WORK ITEM ::
Word for word, transcribe the listing that follows, minus any pictures.
- Opening Delimiter -
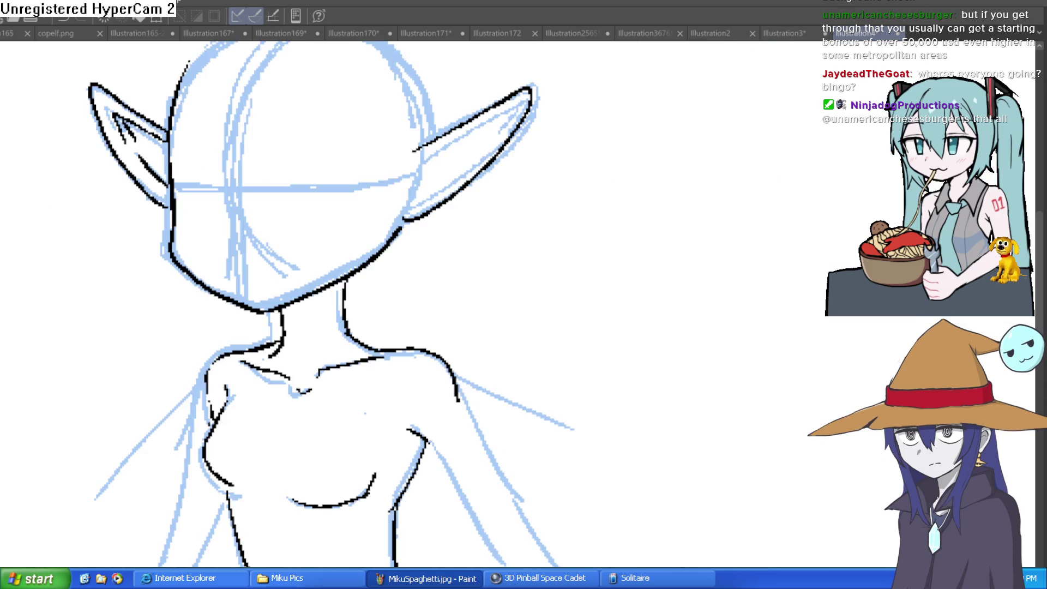
{"action": "scroll", "coordinate": [414, 181], "scroll_direction": "up", "scroll_amount": 2}
{"action": "mouse_move", "coordinate": [403, 180]}
{"action": "left_mouse_down"}
{"action": "mouse_move", "coordinate": [509, 116]}
{"action": "mouse_move", "coordinate": [533, 121]}
{"action": "mouse_move", "coordinate": [529, 139]}
{"action": "mouse_move", "coordinate": [409, 240]}
{"action": "mouse_move", "coordinate": [465, 173]}
{"action": "left_mouse_up"}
- Closing Delimiter -
RESULT FOR THIS EXERCISE ::
{"action": "scroll", "coordinate": [414, 181], "scroll_direction": "up", "scroll_amount": 2}
{"action": "mouse_move", "coordinate": [403, 180]}
{"action": "left_mouse_down"}
{"action": "mouse_move", "coordinate": [509, 116]}
{"action": "mouse_move", "coordinate": [533, 121]}
{"action": "mouse_move", "coordinate": [529, 139]}
{"action": "mouse_move", "coordinate": [409, 240]}
{"action": "mouse_move", "coordinate": [465, 173]}
{"action": "left_mouse_up"}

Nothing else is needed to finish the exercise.